The so-called "voluntary emergency arrest" means voluntary accompanying of the defendant to the investigative agency under the consent of the defendant, and the decision of voluntariness should be based on objective circumstances, including the time and place of accompanying, the existence of an intention to refuse accompanying, and the existence of an intention to leave the police station after accompanying the defendant. In light of the above facts acknowledged as follows, the time and place of voluntary accompanying the defendant 2 were 06:0, and the method of accompanying the defendant was 10 hours prior to the defendant's whereabouts, and the defendant's oral statement was too insufficient to identify the defendant's whereabouts at the time of arresting the defendant at the time of voluntary arrest, and the defendant's oral arrest was also denied if the defendant's statement was made without any consent of the defendant 2 at the time of voluntary arrest. The defendant's oral arrest did not appear to have been made in the form of a new police officer's oral arrest, and there was no other evidence that the defendant's oral arrest was conducted by the defendant 2 at the time of his voluntary arrest.
Furthermore, Defendant 2’s voluntary act and investigation by the police station on September 4, 2004. 11: 11:42 of the Act on the Performance of Duties by Police Officers cannot be deemed lawful if the emergency arrest was conducted at the expense of Defendant 2, and the voluntary act against Defendant 2 was conducted after 6 hours passed thereafter, and the procedure for the emergency arrest was conducted at the expense of Defendant 2 by notifying the gist of the crime, the reason for the emergency arrest and the right to appoint counsel, etc. of the emergency arrest to be followed at the latest at the time of the arrest, and the degree of illegality of such voluntary arrest goes beyond the minimum procedural defects and such illegality is also succeeded to the emergency arrest conducted at the police station.
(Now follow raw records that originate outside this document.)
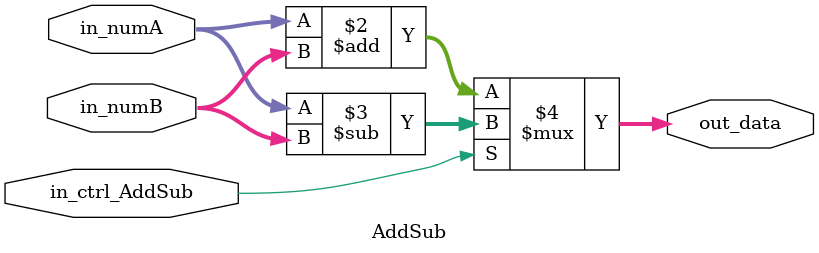
<source format=v>
module AddSub(in_numA, in_numB, in_ctrl_AddSub, out_data);
    parameter DATA_WIDTH = 64;

    input   in_ctrl_AddSub;
    input   [DATA_WIDTH - 1:0] in_numA, in_numB;

    output  [DATA_WIDTH - 1:0] out_data;

    assign out_data = (!in_ctrl_AddSub) ? (in_numA + in_numB) : (in_numA - in_numB);
endmodule
</source>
Moreover, if the emergency arrest procedure was not conducted at the expense of Defendant 2, it is difficult to view that the suspect was lawfully arrested at the time of the investigation by the court on the condition that the emergency arrest was conducted at the expense of 20 years or more, it is difficult to view that there was no time to obtain the warrant of arrest by the judge of the district court.
Thus, Defendant 2 cannot be deemed to be a person illegally arrested and detained under the law, and thus, Defendant 2 cannot be the subject of the crime of escape on the ground that he was not a “person arrested or detained by law” under Article 145(1) of the Criminal Act. In the process of fact-finding and judgment of the court below, there was no error in the process of finding and determining the facts of the court below.
3. Conclusion
Therefore, since the appeal by Defendant 1 and the appeal by the prosecutor against Defendant 2 are without merit, all of them are dismissed pursuant to Article 364(4) of the Criminal Procedure Act, and by applying Article 57 of the Criminal Act, the number of days of confinement before the pronouncement of this judgment shall be 85 days from the date of the original judgment against Defendant 1, and it is so decided as per Disposition.